The construction raises security difficulties and “its main purpose is to challenge Israeli security bodies, states the letter sent on Thursday by Bennett’s adviser on settlement affairs, Avi Roeh. The letter was written in preparation for the government’s response to a petition filed by a Palestinian developer who wants to build on the land. The developer’s goal is “to encourage a Palestinian takeover of the land in Judea and Samaria,” says the letter.

Area B is under Palestinian civil administration and under Israeli security authority. The Palestinian Authority has planning responsibility for the area, so for Israel to be able to prevent construction there it needs a security justification. But the letter does not provide details of what these security issues the building would cause are.

“The construction on the border of Area B raises security difficulties that cannot be answered in a reasonable way,” states the letter. “There is no real justification for carrying it out specifically in the present location.

“Because the project represents part of the declared efforts of the developer to encourage Palestinian takeover of the land in Judea and Samaria, the manner of handling security concerning him could well involve widescale security implications in the rest of the area of Judea and Samaria, which exceeds the similar implications if this was private construction,” wrote Roeh.

Bennett’s office declined to answer a question from Haaretz as to the nature of the security implications mentioned in the letter.

The letter was prepared as part of the state’s response to the petition filed by the Palestinian developer Khaled Sabawi, who is preparing the land owned by his company for construction. The land is located northeast of Ramallah, a few kilometers from the Shiloh bloc of settlements in Area C of the northern West Bank. Area C is territory under full Israeli civil and security jurisdiction.

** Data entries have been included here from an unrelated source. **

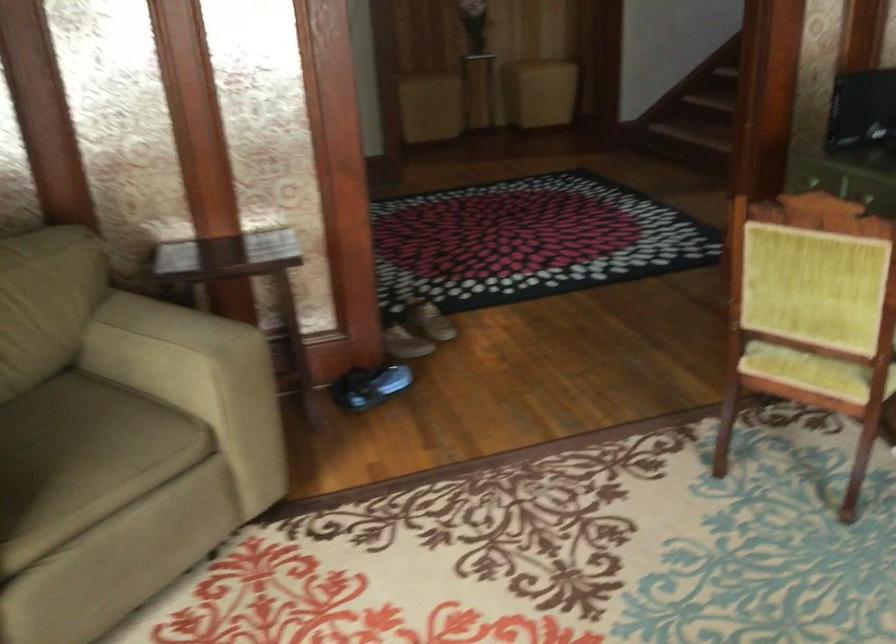
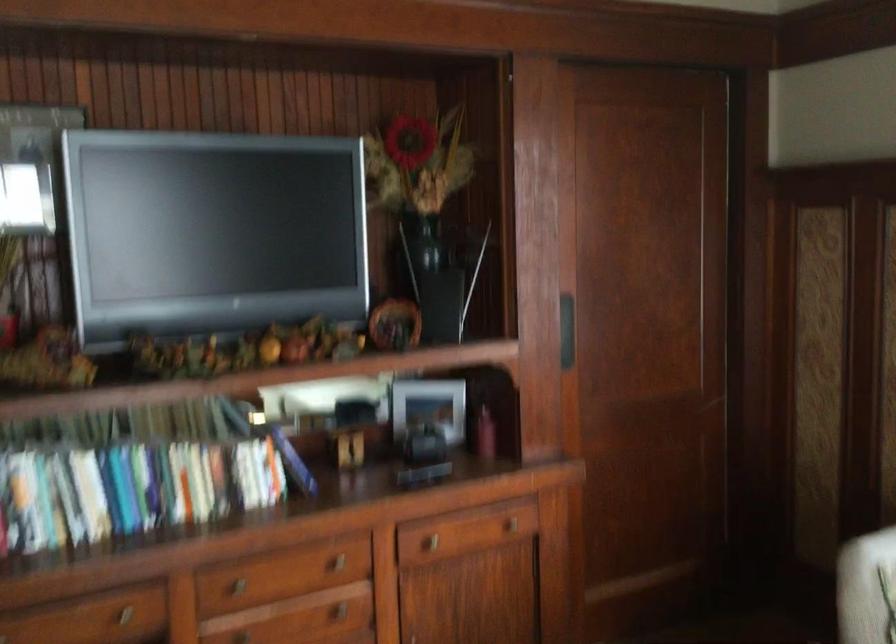
Question: The images are taken continuously from a first-person perspective. In which direction is your viewpoint rotating?

Choices:
 (A) Left
 (B) Right
 (C) Up
 (D) Down

Answer: (B)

Settlers from the region sent Prime Minister Benjamin Netanyahu a letter in the past asking that the Palestinian construction be stopped because they claimed it was a security threat.

It has been reported that the developer and his workers at the site have suffered from harassment, violence and attempts to stop their work, which was halted in June and has not been restarted. Sabawi, who is represented by attorney Michael Sfard, petitioned the High Court of justice, asking the IDF to guard the work at the site. The government must submit its response to the petition in another 15 days.

Bennett’s position has not yet been approved by legal advisers, so for the time being it has no practical effect. Bennett’s position will be presented in the discussion of the matter to be conducted by Attorney General Avichai Mendelblit, along with the forum convened by the Military Advocate General.

Sfard said: “The Israeli right seems to think that the Palestinians can build only on the moon, and maybe not even there. This is an area that even according to the shameful Trump plan is supposed to be Palestinian, and the attempt to prevent construction there proves that the leaders of the settlers are aiming not only at an apartheid regime, but, it seems, forced migration as well. In other words, a transfer of Palestinians,” said Sfard.

“The construction project in Turmus Ayya was meant to ease the enormous housing shortage in Palestinian society and if it is blocked, it will have widescale implications of completely preventing construction outside of the built-up Palestinian areas,” Sfard added.